- [Exercise aim]: Bring together every line in the data that includes "customerGid".

- [Saved data entries]:

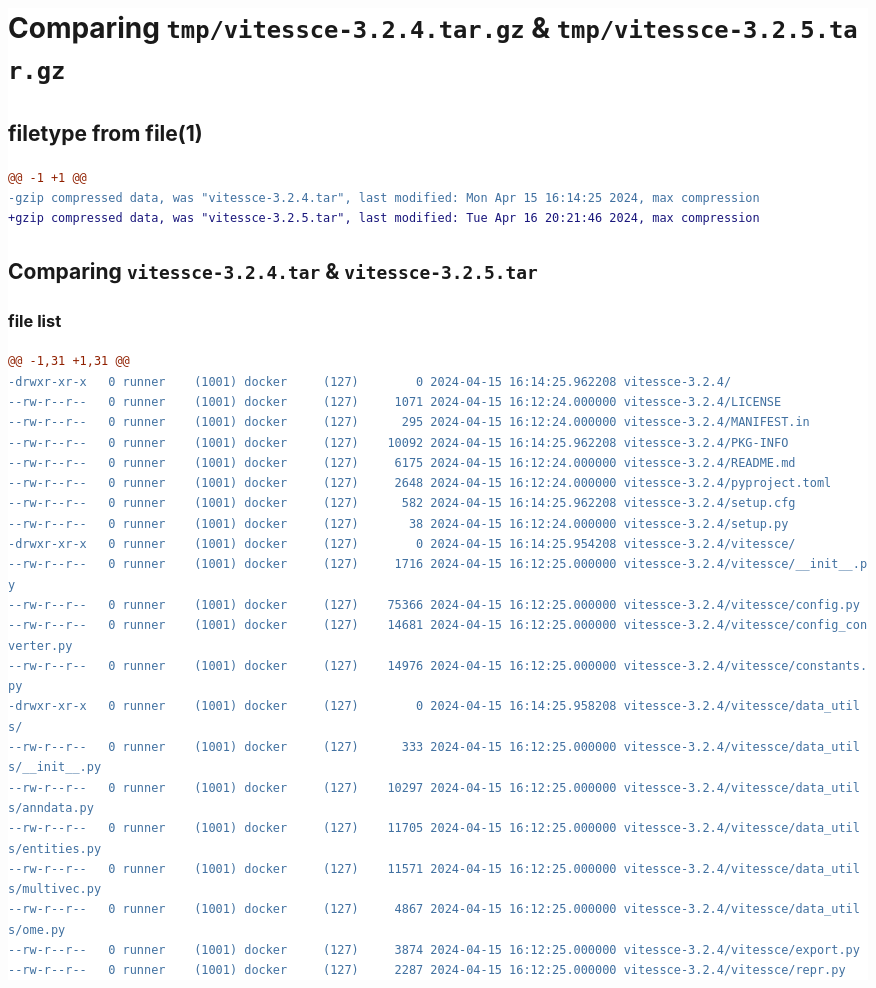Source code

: # Comparing `tmp/vitessce-3.2.4.tar.gz` & `tmp/vitessce-3.2.5.tar.gz`

## filetype from file(1)

```diff
@@ -1 +1 @@
-gzip compressed data, was "vitessce-3.2.4.tar", last modified: Mon Apr 15 16:14:25 2024, max compression
+gzip compressed data, was "vitessce-3.2.5.tar", last modified: Tue Apr 16 20:21:46 2024, max compression
```

## Comparing `vitessce-3.2.4.tar` & `vitessce-3.2.5.tar`

### file list

```diff
@@ -1,31 +1,31 @@
-drwxr-xr-x   0 runner    (1001) docker     (127)        0 2024-04-15 16:14:25.962208 vitessce-3.2.4/
--rw-r--r--   0 runner    (1001) docker     (127)     1071 2024-04-15 16:12:24.000000 vitessce-3.2.4/LICENSE
--rw-r--r--   0 runner    (1001) docker     (127)      295 2024-04-15 16:12:24.000000 vitessce-3.2.4/MANIFEST.in
--rw-r--r--   0 runner    (1001) docker     (127)    10092 2024-04-15 16:14:25.962208 vitessce-3.2.4/PKG-INFO
--rw-r--r--   0 runner    (1001) docker     (127)     6175 2024-04-15 16:12:24.000000 vitessce-3.2.4/README.md
--rw-r--r--   0 runner    (1001) docker     (127)     2648 2024-04-15 16:12:24.000000 vitessce-3.2.4/pyproject.toml
--rw-r--r--   0 runner    (1001) docker     (127)      582 2024-04-15 16:14:25.962208 vitessce-3.2.4/setup.cfg
--rw-r--r--   0 runner    (1001) docker     (127)       38 2024-04-15 16:12:24.000000 vitessce-3.2.4/setup.py
-drwxr-xr-x   0 runner    (1001) docker     (127)        0 2024-04-15 16:14:25.954208 vitessce-3.2.4/vitessce/
--rw-r--r--   0 runner    (1001) docker     (127)     1716 2024-04-15 16:12:25.000000 vitessce-3.2.4/vitessce/__init__.py
--rw-r--r--   0 runner    (1001) docker     (127)    75366 2024-04-15 16:12:25.000000 vitessce-3.2.4/vitessce/config.py
--rw-r--r--   0 runner    (1001) docker     (127)    14681 2024-04-15 16:12:25.000000 vitessce-3.2.4/vitessce/config_converter.py
--rw-r--r--   0 runner    (1001) docker     (127)    14976 2024-04-15 16:12:25.000000 vitessce-3.2.4/vitessce/constants.py
-drwxr-xr-x   0 runner    (1001) docker     (127)        0 2024-04-15 16:14:25.958208 vitessce-3.2.4/vitessce/data_utils/
--rw-r--r--   0 runner    (1001) docker     (127)      333 2024-04-15 16:12:25.000000 vitessce-3.2.4/vitessce/data_utils/__init__.py
--rw-r--r--   0 runner    (1001) docker     (127)    10297 2024-04-15 16:12:25.000000 vitessce-3.2.4/vitessce/data_utils/anndata.py
--rw-r--r--   0 runner    (1001) docker     (127)    11705 2024-04-15 16:12:25.000000 vitessce-3.2.4/vitessce/data_utils/entities.py
--rw-r--r--   0 runner    (1001) docker     (127)    11571 2024-04-15 16:12:25.000000 vitessce-3.2.4/vitessce/data_utils/multivec.py
--rw-r--r--   0 runner    (1001) docker     (127)     4867 2024-04-15 16:12:25.000000 vitessce-3.2.4/vitessce/data_utils/ome.py
--rw-r--r--   0 runner    (1001) docker     (127)     3874 2024-04-15 16:12:25.000000 vitessce-3.2.4/vitessce/export.py
--rw-r--r--   0 runner    (1001) docker     (127)     2287 2024-04-15 16:12:25.000000 vitessce-3.2.4/vitessce/repr.py
```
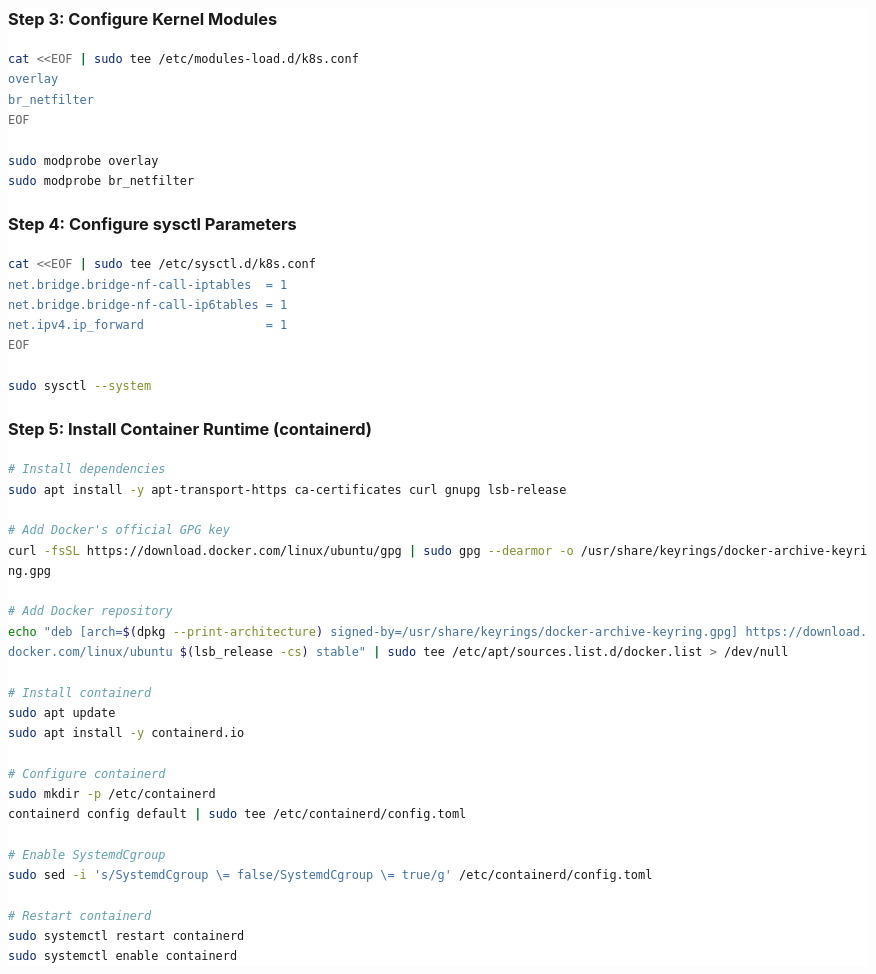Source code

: ### Step 3: Configure Kernel Modules

```bash
cat <<EOF | sudo tee /etc/modules-load.d/k8s.conf
overlay
br_netfilter
EOF

sudo modprobe overlay
sudo modprobe br_netfilter
```

### Step 4: Configure sysctl Parameters

```bash
cat <<EOF | sudo tee /etc/sysctl.d/k8s.conf
net.bridge.bridge-nf-call-iptables  = 1
net.bridge.bridge-nf-call-ip6tables = 1
net.ipv4.ip_forward                 = 1
EOF

sudo sysctl --system
```

### Step 5: Install Container Runtime (containerd)

```bash
# Install dependencies
sudo apt install -y apt-transport-https ca-certificates curl gnupg lsb-release

# Add Docker's official GPG key
curl -fsSL https://download.docker.com/linux/ubuntu/gpg | sudo gpg --dearmor -o /usr/share/keyrings/docker-archive-keyring.gpg

# Add Docker repository
echo "deb [arch=$(dpkg --print-architecture) signed-by=/usr/share/keyrings/docker-archive-keyring.gpg] https://download.docker.com/linux/ubuntu $(lsb_release -cs) stable" | sudo tee /etc/apt/sources.list.d/docker.list > /dev/null

# Install containerd
sudo apt update
sudo apt install -y containerd.io

# Configure containerd
sudo mkdir -p /etc/containerd
containerd config default | sudo tee /etc/containerd/config.toml

# Enable SystemdCgroup
sudo sed -i 's/SystemdCgroup \= false/SystemdCgroup \= true/g' /etc/containerd/config.toml

# Restart containerd
sudo systemctl restart containerd
sudo systemctl enable containerd
```
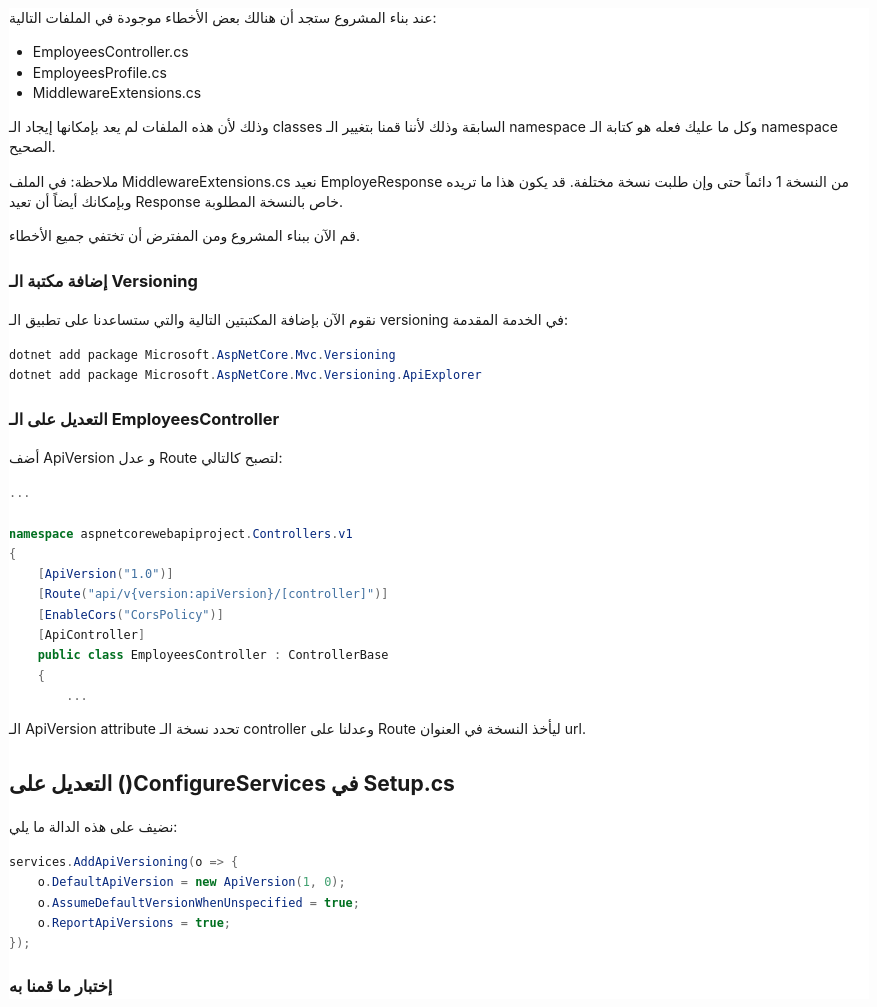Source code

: عند بناء المشروع ستجد أن هنالك بعض الأخطاء موجودة في الملفات التالية:

* EmployeesController.cs 
* EmployeesProfile.cs
* MiddlewareExtensions.cs

وذلك لأن هذه الملفات لم يعد بإمكانها إيجاد الـ classes السابقة وذلك لأننا قمنا بتغيير الـ namespace وكل ما عليك فعله هو كتابة الـ namespace الصحيح.

ملاحظة: في الملف MiddlewareExtensions.cs نعيد EmployeResponse من النسخة 1 دائماً حتى وإن طلبت نسخة مختلفة. قد يكون هذا ما تريده وبإمكانك أيضاً أن تعيد Response خاص بالنسخة المطلوبة.

قم الآن ببناء المشروع ومن المفترض أن تختفي جميع الأخطاء.

### إضافة مكتبة الـ Versioning

نقوم الآن بإضافة المكتبتين التالية والتي ستساعدنا على تطبيق الـ versioning في الخدمة المقدمة:

```csharp
dotnet add package Microsoft.AspNetCore.Mvc.Versioning
dotnet add package Microsoft.AspNetCore.Mvc.Versioning.ApiExplorer
```

### التعديل على الـ EmployeesController

أضف ApiVersion و عدل Route لتصبح كالتالي:

```csharp
...

namespace aspnetcorewebapiproject.Controllers.v1
{
    [ApiVersion("1.0")]
    [Route("api/v{version:apiVersion}/[controller]")]
    [EnableCors("CorsPolicy")]
    [ApiController]
    public class EmployeesController : ControllerBase
    {
		...
```

الـ ApiVersion attribute تحدد نسخة الـ controller وعدلنا على Route ليأخذ النسخة في العنوان url.

## التعديل على ()ConfigureServices في Setup.cs

نضيف على هذه الدالة ما يلي:

```csharp
services.AddApiVersioning(o => {
	o.DefaultApiVersion = new ApiVersion(1, 0);                
	o.AssumeDefaultVersionWhenUnspecified = true;
	o.ReportApiVersions = true;      
});
```

### إختبار ما قمنا به
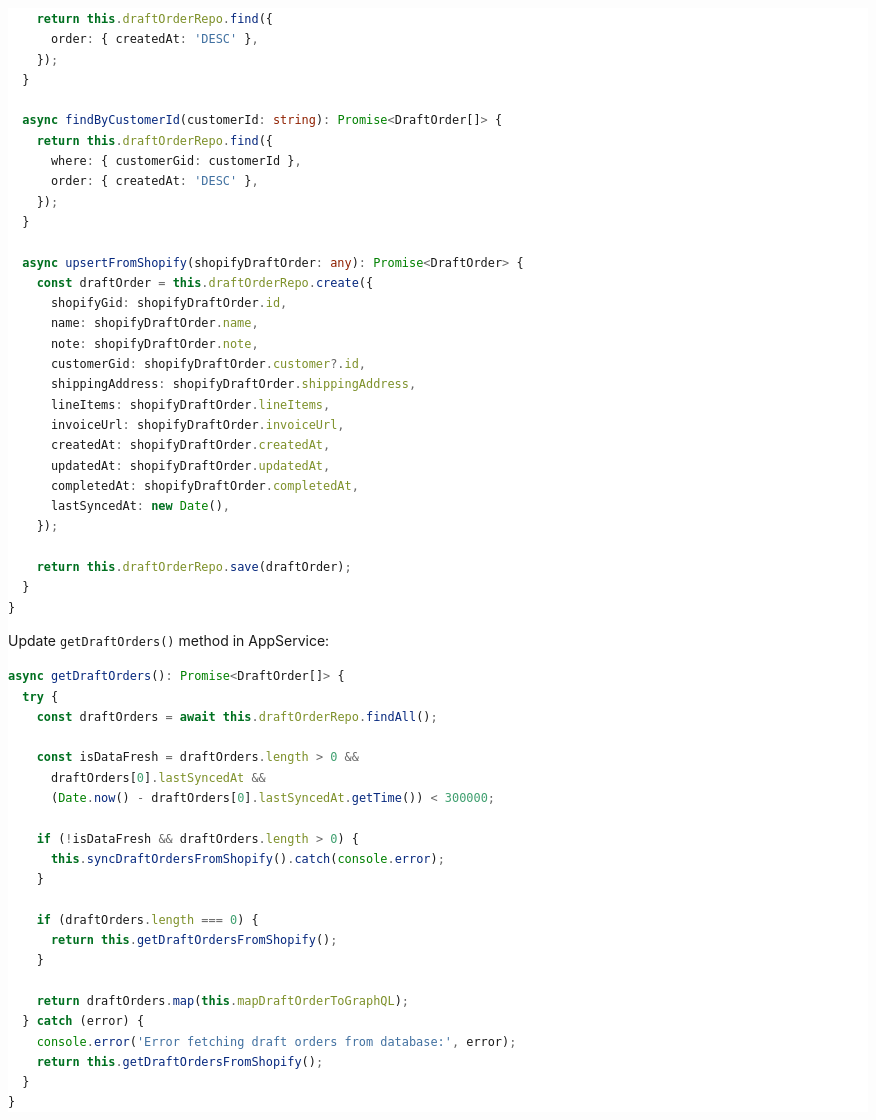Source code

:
 ```typescript
    return this.draftOrderRepo.find({
      order: { createdAt: 'DESC' },
    });
  }

  async findByCustomerId(customerId: string): Promise<DraftOrder[]> {
    return this.draftOrderRepo.find({
      where: { customerGid: customerId },
      order: { createdAt: 'DESC' },
    });
  }

  async upsertFromShopify(shopifyDraftOrder: any): Promise<DraftOrder> {
    const draftOrder = this.draftOrderRepo.create({
      shopifyGid: shopifyDraftOrder.id,
      name: shopifyDraftOrder.name,
      note: shopifyDraftOrder.note,
      customerGid: shopifyDraftOrder.customer?.id,
      shippingAddress: shopifyDraftOrder.shippingAddress,
      lineItems: shopifyDraftOrder.lineItems,
      invoiceUrl: shopifyDraftOrder.invoiceUrl,
      createdAt: shopifyDraftOrder.createdAt,
      updatedAt: shopifyDraftOrder.updatedAt,
      completedAt: shopifyDraftOrder.completedAt,
      lastSyncedAt: new Date(),
    });

    return this.draftOrderRepo.save(draftOrder);
  }
}
```

Update `getDraftOrders()` method in AppService:
```typescript
async getDraftOrders(): Promise<DraftOrder[]> {
  try {
    const draftOrders = await this.draftOrderRepo.findAll();
    
    const isDataFresh = draftOrders.length > 0 && 
      draftOrders[0].lastSyncedAt && 
      (Date.now() - draftOrders[0].lastSyncedAt.getTime()) < 300000;

    if (!isDataFresh && draftOrders.length > 0) {
      this.syncDraftOrdersFromShopify().catch(console.error);
    }

    if (draftOrders.length === 0) {
      return this.getDraftOrdersFromShopify();
    }

    return draftOrders.map(this.mapDraftOrderToGraphQL);
  } catch (error) {
    console.error('Error fetching draft orders from database:', error);
    return this.getDraftOrdersFromShopify();
  }
}
```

- [Written solution]:
      where: { customerGid: customerId },
      customerGid: shopifyDraftOrder.customer?.id,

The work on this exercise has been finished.